→ Exercise set
1. List every liquid that the glazing-forming guide below names for cleaning up or for keeping the plastic from sticking, and say what each one is used for.
2. Extend the glazing-forming guide below, starting after its final sentence, and ignore the data that follows it.

→ Document section

▼

You can use various types of clear plastic, but some clear packaging material has a ”scoured” finish which can look bad in close-up on a small windscreen. And some kinds of plastic sheet that looks quite promising will crinkle and curl at the merest touch of heat. (Hard to tell the good from the bad till you experiment!) Too thin and you can easily break though when pushing a deep shape. Too thick and the result can look clumsy, and sharp curves may come out somewhat blunted. I use 20 thou clear polystyrene sheet and simply fix it to the female mould with 4 drawing pins at the corners. You may need a pliers or small hammer to get them into the wood the first time. For repeat attempts just push them into the same holes each time.

Having once burned out a domestic hair drier I now use a hot air stripper on its low setting at a distance of 5-6 inches. Don’t go too close or the plastic can “fry” or bubble. Play the heat back and forth over the whole piece of plastic, not just the central area. That way the surrounding material will also be softened and will pull in smoothly. After maybe 20-30 seconds it will sag, then start to bulge up again. Press the male mould in gently. If there is too much resistance, don’t force it or you’ll get scuffing or stretch marks. Apply a bit more heat and try again. When the mould sinks in nicely, hold it steady for 20-30 seconds to let it cool. Prise up the drawing pins with a small screwdriver and remove the glazing piece. If there are scuff marks/stress marks in the plastic, ease the female mould a bit more before trying again. A smear of mould release (liquid vaseline) over everything can also help avoid this problem. If the casting looks OK, slip it back onto the male mould and trace the window outline from the balsa to the glazing so that you can see exactly where the window starts and ends on the plastic “blister”. Also mark any tabs or borders required for concealed gluing inside the body shell. Remove the pigment ink with methylated spirits. Trim carefully. A small craft scissors is recommended. NIbble carefully around any sharp corners to prevent the thinned plastic tearing or stressing.

Fig. 8) For a relatively simple curved screen (or for curved side glazing on flush-glazed vehicles) just shape a single piece of balsa to the required curve, fix one end of a strip of glazing to it using double-sided sticky tape, apply heat (keeping it away from the sticky tape as far as possible) and use a scrap of smooth wood to press the glazing down on to the curve and hold till it cools. Use white spirit on a cotton bud to remove the sticky tape afterwards. NOTE: If you don’t apply the heat for long enough, the glazing will soften enough to bend but won’t be heated right through, so the residual elasticity will tend to unbend it a little as it cools. Give it a bit longer. If you keep getting an inadequate bend, try exaggerating the curve of the mould just a little to compensate for this.

▲

→ Provided data
▼

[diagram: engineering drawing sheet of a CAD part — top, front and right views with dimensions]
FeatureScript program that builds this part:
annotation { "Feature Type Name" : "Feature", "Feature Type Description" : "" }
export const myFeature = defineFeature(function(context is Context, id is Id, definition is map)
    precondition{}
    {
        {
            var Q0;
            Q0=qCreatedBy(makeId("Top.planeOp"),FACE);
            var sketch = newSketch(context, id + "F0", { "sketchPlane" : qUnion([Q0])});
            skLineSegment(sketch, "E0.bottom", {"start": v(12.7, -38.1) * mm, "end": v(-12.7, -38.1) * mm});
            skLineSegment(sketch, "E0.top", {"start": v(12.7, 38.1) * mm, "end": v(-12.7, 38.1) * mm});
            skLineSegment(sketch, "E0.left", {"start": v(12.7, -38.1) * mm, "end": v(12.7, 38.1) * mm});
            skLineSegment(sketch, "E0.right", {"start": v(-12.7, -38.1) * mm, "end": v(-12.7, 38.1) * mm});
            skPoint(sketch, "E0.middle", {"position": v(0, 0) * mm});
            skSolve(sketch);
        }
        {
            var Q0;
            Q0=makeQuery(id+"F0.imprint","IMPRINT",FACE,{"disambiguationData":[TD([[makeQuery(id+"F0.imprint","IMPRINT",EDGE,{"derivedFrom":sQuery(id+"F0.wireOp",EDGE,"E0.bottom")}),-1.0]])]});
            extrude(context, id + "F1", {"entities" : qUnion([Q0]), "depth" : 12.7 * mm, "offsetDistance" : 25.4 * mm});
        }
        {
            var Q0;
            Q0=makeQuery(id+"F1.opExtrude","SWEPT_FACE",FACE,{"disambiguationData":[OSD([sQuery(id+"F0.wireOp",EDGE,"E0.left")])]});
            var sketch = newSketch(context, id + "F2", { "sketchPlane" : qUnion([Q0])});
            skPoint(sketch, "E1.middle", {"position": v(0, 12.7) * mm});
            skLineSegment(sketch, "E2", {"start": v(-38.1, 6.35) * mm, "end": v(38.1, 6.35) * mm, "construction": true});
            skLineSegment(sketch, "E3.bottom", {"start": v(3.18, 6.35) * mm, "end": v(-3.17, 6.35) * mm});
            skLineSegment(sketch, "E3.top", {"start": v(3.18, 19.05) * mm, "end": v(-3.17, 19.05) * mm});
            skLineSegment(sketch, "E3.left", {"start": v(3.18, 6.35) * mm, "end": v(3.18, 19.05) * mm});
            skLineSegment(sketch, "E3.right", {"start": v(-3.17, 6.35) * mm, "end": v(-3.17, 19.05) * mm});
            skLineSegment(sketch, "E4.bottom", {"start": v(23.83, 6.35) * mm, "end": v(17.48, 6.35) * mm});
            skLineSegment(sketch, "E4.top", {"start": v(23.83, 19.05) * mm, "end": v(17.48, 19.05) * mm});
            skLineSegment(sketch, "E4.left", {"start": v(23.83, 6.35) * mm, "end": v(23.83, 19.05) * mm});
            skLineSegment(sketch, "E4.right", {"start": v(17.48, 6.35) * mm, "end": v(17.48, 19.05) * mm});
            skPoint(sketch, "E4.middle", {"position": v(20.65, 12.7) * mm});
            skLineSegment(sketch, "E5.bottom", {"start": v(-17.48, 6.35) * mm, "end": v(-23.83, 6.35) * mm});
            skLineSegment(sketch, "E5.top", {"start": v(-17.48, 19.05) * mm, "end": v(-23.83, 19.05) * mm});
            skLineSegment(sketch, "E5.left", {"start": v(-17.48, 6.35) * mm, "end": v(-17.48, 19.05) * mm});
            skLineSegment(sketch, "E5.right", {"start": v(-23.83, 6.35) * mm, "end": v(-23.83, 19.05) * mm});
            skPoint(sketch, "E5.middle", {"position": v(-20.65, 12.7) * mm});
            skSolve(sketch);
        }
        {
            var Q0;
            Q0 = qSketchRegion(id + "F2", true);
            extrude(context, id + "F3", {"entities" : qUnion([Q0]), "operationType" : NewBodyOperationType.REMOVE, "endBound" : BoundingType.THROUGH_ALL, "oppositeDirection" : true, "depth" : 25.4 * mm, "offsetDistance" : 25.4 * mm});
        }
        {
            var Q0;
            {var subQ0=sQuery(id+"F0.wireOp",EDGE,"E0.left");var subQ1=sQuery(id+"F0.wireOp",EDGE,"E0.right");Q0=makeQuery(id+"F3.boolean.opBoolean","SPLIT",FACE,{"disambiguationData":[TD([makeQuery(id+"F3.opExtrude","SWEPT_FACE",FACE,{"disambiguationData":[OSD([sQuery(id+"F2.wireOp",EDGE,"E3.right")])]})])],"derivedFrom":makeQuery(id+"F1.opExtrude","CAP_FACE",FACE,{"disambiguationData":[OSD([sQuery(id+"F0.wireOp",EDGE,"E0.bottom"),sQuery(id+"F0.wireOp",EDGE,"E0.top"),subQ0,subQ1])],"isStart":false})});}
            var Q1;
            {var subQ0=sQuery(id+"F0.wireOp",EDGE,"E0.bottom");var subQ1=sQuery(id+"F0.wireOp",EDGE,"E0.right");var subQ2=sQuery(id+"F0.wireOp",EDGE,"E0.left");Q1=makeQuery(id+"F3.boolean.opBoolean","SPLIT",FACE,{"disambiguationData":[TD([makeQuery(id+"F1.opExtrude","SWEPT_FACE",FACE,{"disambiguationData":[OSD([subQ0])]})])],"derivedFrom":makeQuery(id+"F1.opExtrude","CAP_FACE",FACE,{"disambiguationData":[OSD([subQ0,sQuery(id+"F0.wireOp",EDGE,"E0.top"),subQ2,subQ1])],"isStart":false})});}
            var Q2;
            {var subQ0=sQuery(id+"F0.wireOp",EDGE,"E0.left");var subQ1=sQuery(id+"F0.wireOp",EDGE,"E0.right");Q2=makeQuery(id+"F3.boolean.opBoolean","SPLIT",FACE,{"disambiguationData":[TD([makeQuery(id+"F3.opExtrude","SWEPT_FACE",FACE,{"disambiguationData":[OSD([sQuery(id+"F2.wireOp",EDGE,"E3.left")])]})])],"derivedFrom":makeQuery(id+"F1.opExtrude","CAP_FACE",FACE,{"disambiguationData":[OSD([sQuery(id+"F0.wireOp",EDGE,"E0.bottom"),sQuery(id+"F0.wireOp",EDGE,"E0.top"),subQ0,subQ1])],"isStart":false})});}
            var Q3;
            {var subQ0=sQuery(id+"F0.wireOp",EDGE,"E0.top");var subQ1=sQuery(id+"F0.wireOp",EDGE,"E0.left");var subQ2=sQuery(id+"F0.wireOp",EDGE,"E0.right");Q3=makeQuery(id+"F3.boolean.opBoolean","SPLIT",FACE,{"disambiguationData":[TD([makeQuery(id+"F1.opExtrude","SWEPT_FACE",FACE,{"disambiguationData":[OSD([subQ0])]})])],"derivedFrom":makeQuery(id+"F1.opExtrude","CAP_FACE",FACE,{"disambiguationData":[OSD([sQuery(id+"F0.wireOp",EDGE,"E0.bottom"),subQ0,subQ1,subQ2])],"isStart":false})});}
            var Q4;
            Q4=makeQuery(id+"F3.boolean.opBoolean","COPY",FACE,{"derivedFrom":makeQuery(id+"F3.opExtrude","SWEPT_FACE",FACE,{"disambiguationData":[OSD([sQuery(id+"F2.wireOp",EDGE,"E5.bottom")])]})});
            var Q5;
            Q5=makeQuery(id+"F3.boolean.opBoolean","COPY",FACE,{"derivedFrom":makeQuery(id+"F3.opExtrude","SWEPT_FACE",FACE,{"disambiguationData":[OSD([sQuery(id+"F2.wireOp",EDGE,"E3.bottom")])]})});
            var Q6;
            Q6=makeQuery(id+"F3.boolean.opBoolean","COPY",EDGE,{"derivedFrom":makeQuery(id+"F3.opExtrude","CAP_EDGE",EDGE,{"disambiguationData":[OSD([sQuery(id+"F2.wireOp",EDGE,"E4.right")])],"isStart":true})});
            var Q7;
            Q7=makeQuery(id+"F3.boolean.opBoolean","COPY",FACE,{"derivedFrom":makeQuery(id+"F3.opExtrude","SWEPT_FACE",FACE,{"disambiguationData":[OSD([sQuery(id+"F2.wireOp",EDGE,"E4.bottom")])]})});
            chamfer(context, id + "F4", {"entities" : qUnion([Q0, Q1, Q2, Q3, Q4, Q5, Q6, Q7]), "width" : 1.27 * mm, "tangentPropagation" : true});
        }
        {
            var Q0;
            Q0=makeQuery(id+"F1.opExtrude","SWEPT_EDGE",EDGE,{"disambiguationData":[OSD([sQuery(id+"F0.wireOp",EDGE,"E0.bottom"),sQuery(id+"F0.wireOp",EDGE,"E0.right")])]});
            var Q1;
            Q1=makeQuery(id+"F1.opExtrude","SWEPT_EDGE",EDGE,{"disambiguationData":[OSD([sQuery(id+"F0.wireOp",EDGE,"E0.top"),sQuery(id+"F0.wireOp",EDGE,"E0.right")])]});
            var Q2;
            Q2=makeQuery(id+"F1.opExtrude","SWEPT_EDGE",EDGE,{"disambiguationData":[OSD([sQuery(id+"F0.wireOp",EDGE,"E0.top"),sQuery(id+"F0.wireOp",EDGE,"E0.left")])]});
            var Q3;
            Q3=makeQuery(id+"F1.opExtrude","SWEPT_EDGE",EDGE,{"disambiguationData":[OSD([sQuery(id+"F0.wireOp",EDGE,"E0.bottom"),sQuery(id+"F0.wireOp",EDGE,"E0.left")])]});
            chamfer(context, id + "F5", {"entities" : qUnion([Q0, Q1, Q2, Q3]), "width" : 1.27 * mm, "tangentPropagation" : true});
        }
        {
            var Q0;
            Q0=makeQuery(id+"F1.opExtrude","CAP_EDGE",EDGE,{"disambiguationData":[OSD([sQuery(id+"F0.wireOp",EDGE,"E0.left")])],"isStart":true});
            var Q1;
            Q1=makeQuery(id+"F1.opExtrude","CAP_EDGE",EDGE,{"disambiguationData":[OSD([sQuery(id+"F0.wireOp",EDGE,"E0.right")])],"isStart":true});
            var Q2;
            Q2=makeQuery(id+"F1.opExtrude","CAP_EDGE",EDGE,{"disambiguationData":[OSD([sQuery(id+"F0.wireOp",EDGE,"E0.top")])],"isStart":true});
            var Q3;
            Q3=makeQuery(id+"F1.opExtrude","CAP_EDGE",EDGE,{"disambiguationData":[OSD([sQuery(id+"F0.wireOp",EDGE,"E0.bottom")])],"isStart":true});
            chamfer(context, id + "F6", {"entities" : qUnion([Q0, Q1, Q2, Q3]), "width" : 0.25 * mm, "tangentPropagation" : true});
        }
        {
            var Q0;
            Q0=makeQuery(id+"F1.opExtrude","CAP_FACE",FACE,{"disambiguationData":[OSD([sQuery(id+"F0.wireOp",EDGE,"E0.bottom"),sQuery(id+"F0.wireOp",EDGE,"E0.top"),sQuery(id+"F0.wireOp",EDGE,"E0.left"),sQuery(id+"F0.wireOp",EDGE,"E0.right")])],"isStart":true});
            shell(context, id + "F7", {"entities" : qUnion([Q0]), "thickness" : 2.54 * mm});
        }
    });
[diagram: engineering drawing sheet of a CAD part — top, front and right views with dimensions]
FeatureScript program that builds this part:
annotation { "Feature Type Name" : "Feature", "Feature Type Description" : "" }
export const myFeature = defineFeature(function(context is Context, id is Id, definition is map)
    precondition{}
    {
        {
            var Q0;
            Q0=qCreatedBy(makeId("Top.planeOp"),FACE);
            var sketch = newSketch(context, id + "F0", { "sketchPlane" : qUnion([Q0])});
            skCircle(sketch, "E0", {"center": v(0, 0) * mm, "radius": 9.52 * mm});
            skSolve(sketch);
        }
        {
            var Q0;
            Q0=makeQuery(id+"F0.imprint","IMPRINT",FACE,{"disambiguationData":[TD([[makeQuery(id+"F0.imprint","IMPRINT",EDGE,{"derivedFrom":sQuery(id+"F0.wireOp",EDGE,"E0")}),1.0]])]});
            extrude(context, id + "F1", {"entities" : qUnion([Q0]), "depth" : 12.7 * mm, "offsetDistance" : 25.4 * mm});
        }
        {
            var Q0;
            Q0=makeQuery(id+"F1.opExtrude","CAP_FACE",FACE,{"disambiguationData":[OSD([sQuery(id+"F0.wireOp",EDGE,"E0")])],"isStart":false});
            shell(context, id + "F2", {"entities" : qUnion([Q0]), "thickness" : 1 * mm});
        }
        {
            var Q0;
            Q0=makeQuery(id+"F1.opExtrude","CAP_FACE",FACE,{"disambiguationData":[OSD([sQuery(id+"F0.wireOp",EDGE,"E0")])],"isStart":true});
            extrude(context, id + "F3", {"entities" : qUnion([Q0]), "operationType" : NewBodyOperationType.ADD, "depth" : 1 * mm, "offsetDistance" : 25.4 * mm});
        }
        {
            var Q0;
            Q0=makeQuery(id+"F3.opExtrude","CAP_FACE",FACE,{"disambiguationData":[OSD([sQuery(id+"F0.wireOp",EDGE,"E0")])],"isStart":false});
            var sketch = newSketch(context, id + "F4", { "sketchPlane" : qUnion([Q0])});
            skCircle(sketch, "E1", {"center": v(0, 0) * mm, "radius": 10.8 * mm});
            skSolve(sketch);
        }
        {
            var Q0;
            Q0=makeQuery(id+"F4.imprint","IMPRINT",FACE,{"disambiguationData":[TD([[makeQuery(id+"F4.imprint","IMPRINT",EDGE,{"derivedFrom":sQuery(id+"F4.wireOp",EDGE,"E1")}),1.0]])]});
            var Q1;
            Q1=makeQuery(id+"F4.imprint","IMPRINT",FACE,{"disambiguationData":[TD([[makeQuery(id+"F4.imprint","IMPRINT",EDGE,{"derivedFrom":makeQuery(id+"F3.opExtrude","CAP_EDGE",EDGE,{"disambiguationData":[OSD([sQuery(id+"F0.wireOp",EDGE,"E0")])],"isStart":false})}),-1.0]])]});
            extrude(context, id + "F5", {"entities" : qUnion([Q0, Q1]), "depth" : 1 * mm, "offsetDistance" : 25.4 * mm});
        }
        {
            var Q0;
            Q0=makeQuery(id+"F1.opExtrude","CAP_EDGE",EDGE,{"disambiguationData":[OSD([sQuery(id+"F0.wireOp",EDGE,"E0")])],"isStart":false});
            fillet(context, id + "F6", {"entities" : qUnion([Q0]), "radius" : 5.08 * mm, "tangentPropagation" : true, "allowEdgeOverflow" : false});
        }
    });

▲

→ Final answers
1.
- Liquid vaseline: a mould release smeared over everything to help avoid scuff and stress marks.
- Methylated spirits: removes the pigment ink after the window outline is traced.
- White spirit (on a cotton bud): removes the double-sided sticky tape after a curved screen is shaped.

2.
(Fig. 9) You can also use the heat-and-press technique to form tail-light or headlamp units with a more severe wraparound. Once again, if you don’t get the heat right through the plastic, it will tend to uncurl. Give it another dose of heat and press it down again (decent plastic can be re-heated and re-bent a few times before it starts to permanently distort).

Even if you aren’t into making your own models or doing conversions,, you can also use this technique to replace cracked or discoloured glazing on precious older models, or add it to models which didn’t have any in the first place but would look the better for it. You are bound to have quite a few experiments that don’t turn out quite right, but eventually (with any luck) you should get a decent result.

Male and female moulds for a couple of models. In the left-hand one the balsa was left “raw”. The one on the right got a thin smoothing coat of cellulose putty, hence the dark appearance.

A selection of successful attempts at window moulding are show below

 

Wrap-round/wrap-over front screen of ’59 Edsel (conversion from Brooklin ’58)

Replacement for disintegrated front screen of Kager Edsel kit

Rear screen for ’60 Ford Galaxie Starliner (modified Brooklin convertible)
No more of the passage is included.